# [About this task]
A word-for-word transcript of every entry is required.

*** Data shown Section Begins ***

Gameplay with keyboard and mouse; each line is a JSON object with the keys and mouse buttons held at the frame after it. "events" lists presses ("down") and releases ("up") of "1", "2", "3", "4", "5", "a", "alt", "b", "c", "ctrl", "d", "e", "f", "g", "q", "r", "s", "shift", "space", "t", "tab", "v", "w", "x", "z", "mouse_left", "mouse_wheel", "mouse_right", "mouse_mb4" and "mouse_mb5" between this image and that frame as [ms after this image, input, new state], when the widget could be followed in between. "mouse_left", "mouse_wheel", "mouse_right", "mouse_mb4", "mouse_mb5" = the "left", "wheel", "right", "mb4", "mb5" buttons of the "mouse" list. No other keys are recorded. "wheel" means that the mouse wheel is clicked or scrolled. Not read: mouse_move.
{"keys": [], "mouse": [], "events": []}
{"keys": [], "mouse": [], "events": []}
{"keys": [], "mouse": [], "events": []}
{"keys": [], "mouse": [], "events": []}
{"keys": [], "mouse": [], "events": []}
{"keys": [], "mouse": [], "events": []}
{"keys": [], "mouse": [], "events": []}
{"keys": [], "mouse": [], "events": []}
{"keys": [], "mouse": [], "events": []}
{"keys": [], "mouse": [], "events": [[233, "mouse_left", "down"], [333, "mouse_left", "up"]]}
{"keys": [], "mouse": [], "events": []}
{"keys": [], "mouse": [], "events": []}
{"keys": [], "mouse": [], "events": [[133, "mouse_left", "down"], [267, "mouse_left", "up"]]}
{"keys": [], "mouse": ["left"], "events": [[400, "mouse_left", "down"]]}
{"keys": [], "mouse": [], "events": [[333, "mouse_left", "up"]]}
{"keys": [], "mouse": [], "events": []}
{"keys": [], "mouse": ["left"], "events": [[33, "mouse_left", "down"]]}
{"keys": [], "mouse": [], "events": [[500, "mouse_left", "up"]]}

*** Data shown Section Ends ***

# [Written answer]
Gameplay with keyboard and mouse; each line is a JSON object with the keys and mouse buttons held at the frame after it. "events" lists presses ("down") and releases ("up") of "1", "2", "3", "4", "5", "a", "alt", "b", "c", "ctrl", "d", "e", "f", "g", "q", "r", "s", "shift", "space", "t", "tab", "v", "w", "x", "z", "mouse_left", "mouse_wheel", "mouse_right", "mouse_mb4" and "mouse_mb5" between this image and that frame as [ms after this image, input, new state], when the widget could be followed in between. "mouse_left", "mouse_wheel", "mouse_right", "mouse_mb4", "mouse_mb5" = the "left", "wheel", "right", "mb4", "mb5" buttons of the "mouse" list. No other keys are recorded. "wheel" means that the mouse wheel is clicked or scrolled. Not read: mouse_move.
{"keys": [], "mouse": [], "events": []}
{"keys": [], "mouse": [], "events": []}
{"keys": [], "mouse": [], "events": []}
{"keys": [], "mouse": [], "events": []}
{"keys": [], "mouse": [], "events": []}
{"keys": [], "mouse": [], "events": []}
{"keys": [], "mouse": [], "events": []}
{"keys": [], "mouse": [], "events": []}
{"keys": [], "mouse": [], "events": []}
{"keys": [], "mouse": [], "events": [[233, "mouse_left", "down"], [333, "mouse_left", "up"]]}
{"keys": [], "mouse": [], "events": []}
{"keys": [], "mouse": [], "events": []}
{"keys": [], "mouse": [], "events": [[133, "mouse_left", "down"], [267, "mouse_left", "up"]]}
{"keys": [], "mouse": ["left"], "events": [[400, "mouse_left", "down"]]}
{"keys": [], "mouse": [], "events": [[333, "mouse_left", "up"]]}
{"keys": [], "mouse": [], "events": []}
{"keys": [], "mouse": ["left"], "events": [[33, "mouse_left", "down"]]}
{"keys": [], "mouse": [], "events": [[500, "mouse_left", "up"]]}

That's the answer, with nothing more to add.